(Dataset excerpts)
────────────────────────────────────────

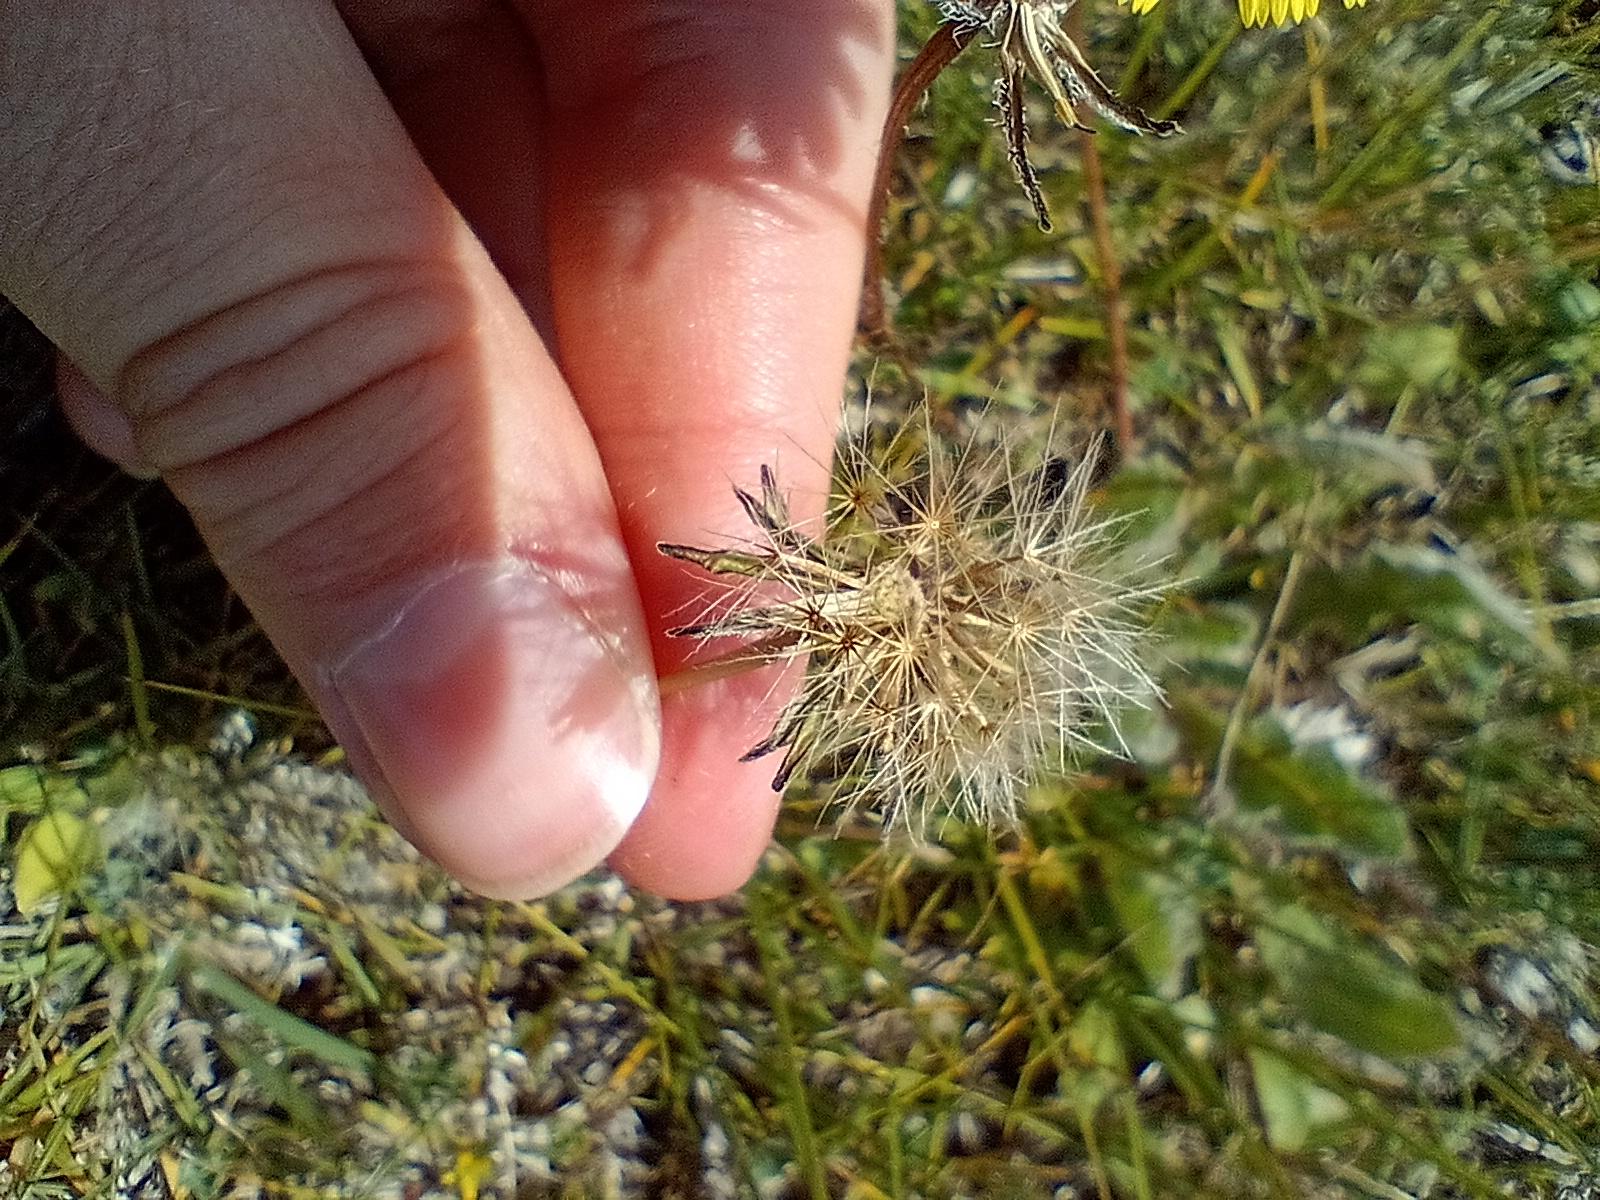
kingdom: Plantae
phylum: Tracheophyta
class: Magnoliopsida
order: Asterales
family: Asteraceae
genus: Thrincia
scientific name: Thrincia saxatilis
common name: Hundesalat
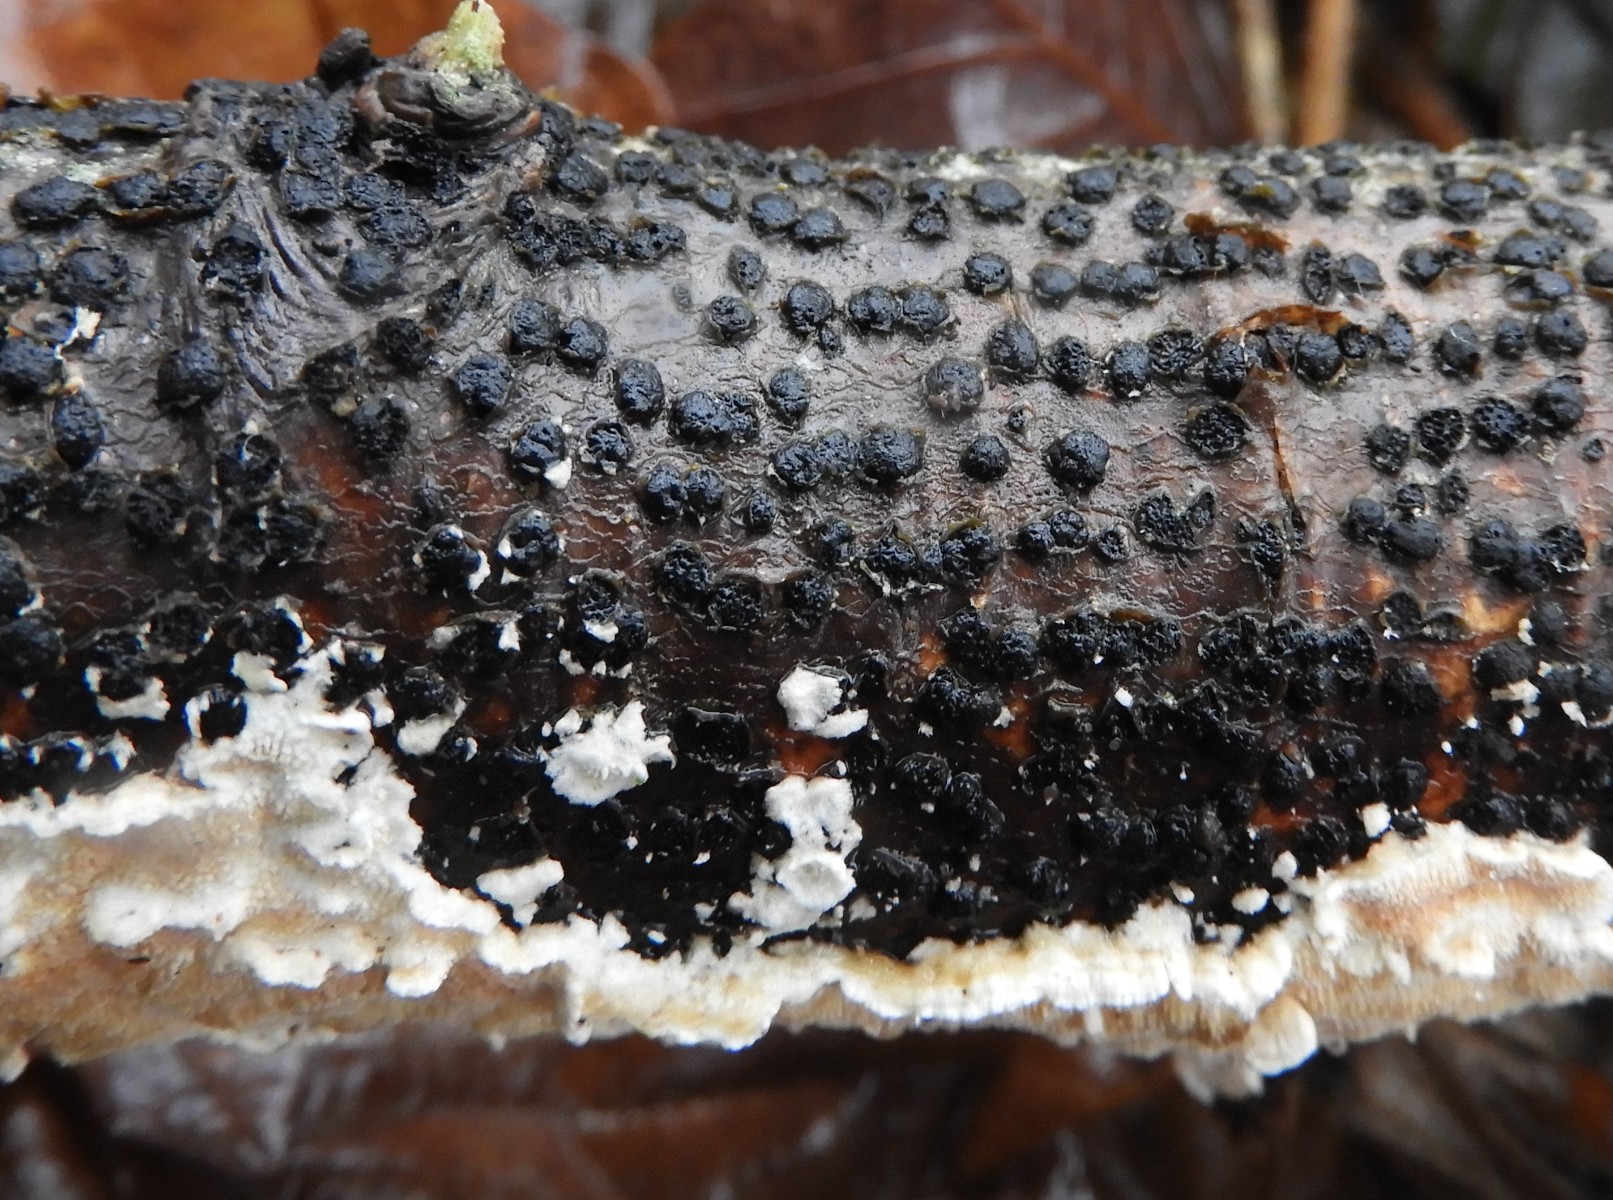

────────────────────────────────────────

Print all the lines above exactly as they appear, but leave out the pictures.

The result.
kingdom: Plantae
phylum: Tracheophyta
class: Magnoliopsida
order: Asterales
family: Asteraceae
genus: Thrincia
scientific name: Thrincia saxatilis
common name: Hundesalat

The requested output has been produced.